The sometimes snippy public debate between High Point police and county school officials over campus discipline may, thankfully, have come to an end.

After a series of closed-door meetings, the parties say they have mutually agreed on a plan to handle future incidents.Good. There would have been no small irony in adults not getting along in their efforts to address why kids aren't getting along.

Friction had mounted in recent weeks between Guilford school leaders and High Point police over how best to handle fighting in the city's high schools, where 10 students have been arrested in recent weeks. Meanwhile, in their search for lasting solutions, the grown-ups obviously hadn't always heeded what they'd preached on conflict resolution.

In one corner were High Point city leaders and police, who understandably had committed not to take disruptive students lightly. In an unusual move, High Point City Manager Strib Boynton even questioned school officials' approach to incidents at Andrews High School.

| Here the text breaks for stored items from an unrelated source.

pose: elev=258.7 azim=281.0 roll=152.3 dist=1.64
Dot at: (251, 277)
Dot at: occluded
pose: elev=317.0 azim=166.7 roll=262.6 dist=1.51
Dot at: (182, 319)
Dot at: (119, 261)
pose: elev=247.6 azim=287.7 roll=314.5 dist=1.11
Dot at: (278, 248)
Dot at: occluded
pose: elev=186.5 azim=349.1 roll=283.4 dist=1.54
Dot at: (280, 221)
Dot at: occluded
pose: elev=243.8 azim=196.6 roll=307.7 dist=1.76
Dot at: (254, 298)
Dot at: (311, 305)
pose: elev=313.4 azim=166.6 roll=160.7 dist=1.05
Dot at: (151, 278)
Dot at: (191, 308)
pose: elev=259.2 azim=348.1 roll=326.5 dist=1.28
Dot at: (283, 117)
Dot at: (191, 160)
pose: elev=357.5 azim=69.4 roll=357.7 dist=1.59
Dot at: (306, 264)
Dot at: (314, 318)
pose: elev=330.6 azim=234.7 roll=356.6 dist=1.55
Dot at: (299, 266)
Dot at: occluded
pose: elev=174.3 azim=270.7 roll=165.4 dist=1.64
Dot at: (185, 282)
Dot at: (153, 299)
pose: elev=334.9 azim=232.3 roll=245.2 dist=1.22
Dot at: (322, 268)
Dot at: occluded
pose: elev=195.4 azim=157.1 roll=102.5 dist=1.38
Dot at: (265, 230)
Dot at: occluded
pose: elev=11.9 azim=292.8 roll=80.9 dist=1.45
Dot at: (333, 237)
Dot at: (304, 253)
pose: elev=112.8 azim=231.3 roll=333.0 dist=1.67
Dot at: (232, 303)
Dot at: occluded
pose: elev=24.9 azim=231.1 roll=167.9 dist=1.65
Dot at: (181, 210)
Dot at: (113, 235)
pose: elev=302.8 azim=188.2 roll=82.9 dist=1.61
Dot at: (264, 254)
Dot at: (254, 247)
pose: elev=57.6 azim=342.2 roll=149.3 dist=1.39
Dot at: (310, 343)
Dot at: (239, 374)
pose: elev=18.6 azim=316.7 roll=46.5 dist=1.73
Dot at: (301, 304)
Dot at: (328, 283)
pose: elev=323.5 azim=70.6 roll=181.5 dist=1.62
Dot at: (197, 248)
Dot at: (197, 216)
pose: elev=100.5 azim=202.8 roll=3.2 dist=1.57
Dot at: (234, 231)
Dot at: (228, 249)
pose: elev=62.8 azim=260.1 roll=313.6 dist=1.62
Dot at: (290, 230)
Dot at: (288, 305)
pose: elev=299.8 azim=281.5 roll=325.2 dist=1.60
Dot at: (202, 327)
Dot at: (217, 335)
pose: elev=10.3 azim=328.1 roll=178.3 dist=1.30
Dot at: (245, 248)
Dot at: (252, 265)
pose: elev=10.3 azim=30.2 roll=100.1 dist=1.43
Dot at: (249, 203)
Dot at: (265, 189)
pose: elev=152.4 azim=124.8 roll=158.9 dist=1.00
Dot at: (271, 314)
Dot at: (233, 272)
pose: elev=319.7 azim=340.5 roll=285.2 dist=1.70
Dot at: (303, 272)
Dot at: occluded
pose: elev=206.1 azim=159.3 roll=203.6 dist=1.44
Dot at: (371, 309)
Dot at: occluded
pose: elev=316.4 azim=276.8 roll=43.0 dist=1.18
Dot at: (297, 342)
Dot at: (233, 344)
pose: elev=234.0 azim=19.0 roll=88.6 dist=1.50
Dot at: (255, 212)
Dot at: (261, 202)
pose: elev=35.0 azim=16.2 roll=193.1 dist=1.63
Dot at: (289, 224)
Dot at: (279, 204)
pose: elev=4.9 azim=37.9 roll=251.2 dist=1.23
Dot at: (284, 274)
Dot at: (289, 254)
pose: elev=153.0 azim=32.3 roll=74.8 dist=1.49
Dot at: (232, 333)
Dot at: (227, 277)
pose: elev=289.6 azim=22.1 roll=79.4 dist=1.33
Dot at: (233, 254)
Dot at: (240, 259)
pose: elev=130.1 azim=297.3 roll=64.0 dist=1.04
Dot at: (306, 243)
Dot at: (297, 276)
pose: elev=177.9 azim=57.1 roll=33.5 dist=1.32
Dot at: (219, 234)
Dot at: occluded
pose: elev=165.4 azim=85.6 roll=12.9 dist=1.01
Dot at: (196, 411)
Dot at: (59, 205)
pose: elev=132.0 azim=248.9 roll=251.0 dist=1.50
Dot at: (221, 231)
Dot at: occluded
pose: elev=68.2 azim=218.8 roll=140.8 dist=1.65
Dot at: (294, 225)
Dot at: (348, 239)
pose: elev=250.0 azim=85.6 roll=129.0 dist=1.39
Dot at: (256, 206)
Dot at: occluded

"Kids push things until they're stopped," Boynton said on Dec. 3. "Sooner or later, unless the schools work with us, a teacher, student or administrator is going to be seriously injured or worse. They need to look at something different because what they're doing is not working,"

In the other corner was Guilford County Schools Superintendent Terry Grier, who complained more than once that High Point police were in some cases overreacting to campus fights. For instance, Grier asked, were six police cars really necessary to respond to a robbery that had occurred near the Andrews campus on Dec. 2?

"Sorry, they're going to be there," Boynton said to a News & Record reporter.

Some school board members also had expressed frustration with what they saw as a growing rift between school officials and High Point police.

But more open communication seems to be closing that rift.

For the short term, High Point police have agreed to work with the courts to deal decisively with those students who have had repeated brushes with the law.

Longer term, school officials will resume talks with High Point-area colleges about possible alternative learning settings for at-risk students.

Such approaches have worked successfully in Greensboro at GTCC, Bennett College, Greensboro College, Guilford College and N.C. A&T (*see correction*). The A&T program exclusively targets males while the Bennett program is designed for females.

As High Point Police Chief Jim Fealy has noted, this hardly means that everybody now agrees on everything.

"We still differ on the magnitude of the problem," Fealy said. "But we all agree that it's a problem."

A problem that requires that we adults set better examples for youth by resolving our own differences more constructively.